見て!これ、お母さんが買ってくれたの!」
仕事から帰ってきたお父さんに、誕生日プレゼントに買ってもらった変身ベルトを見せる。
するとお父さんはYシャツの上に巻いた青いネクタイを緩めながら、自慢げに話す僕の顔を見て嬉しそうに微笑んだ。
「おっ、いいもの買ってもらったな。
お父さんも一緒におもちゃを見に行きたかったよ。」
そう言った後お父さんはキッチンを覗き込み、再び嬉しそうな笑顔を作った。
食卓の上には、お父さんの大好物の蒲鉾が置かれている。
そしてその横には、大粒の苺の乗ったケーキが置かれていた。
「今日は俊哉の誕生会だよ。
そろそろ手を洗って、ご飯の準備をしなさい。
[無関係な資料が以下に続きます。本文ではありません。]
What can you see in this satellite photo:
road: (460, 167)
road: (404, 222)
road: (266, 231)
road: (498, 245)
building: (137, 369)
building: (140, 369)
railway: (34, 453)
」
「はぁーい!」
ニッコリと笑い、絵日記や色鉛筆を片付ける。
今日の主役は僕だ。
お腹一杯、美味しいご馳走を食べるんだもん!
完成した絵日記は、他の宿題と一緒に重ねて置いた。
お兄ちゃんには馬鹿にされたけど、今日の絵日記は最高の出来だったと思う。
だって、こんなに楽しい事ばかりの日はきっと沢山はないはずだもの。
本当は1枚の紙に描ききれないくらい、今日は最高の1日だったよ。
『―――
8月6日 てんき:はれ
きょうは、ぼくのたんじょうびです。
おかあさんとお兄ちゃんといっしょに、でん車にのって小たるにいきました。
でん車のまどからは、きれいな海が見えました。
本とうはおよぎたかったけど、水ぎがないからだめっておかあさんにいわれました。
小たるのえきには、SLきかん車がいました。
うんがまでいくと、ひろばにノブナガがきていました。
わるいてきとたたかってキックでたおしたノブナガは、とてもかっこよかったです。
またでん車にのってかえってきてから、こんどはおもちゃやさんにいきました。
おたんしょうびのプレゼントは、ノブナガのへんしんベルトにしました。
だけど、女の子がぼくとおなじへんしんベルトをほしいって、おじいちゃんにたのんでいるのを見ました。
ノブナガのベルトは男の子のものなのに、ちょっとおかしいと思いました。
夕ごはんは、おとうさんの大すきなかまぼこと、ケーキがあります。
きょうはとてもたのしかったから、またらい年もこうなればいいなと思いました。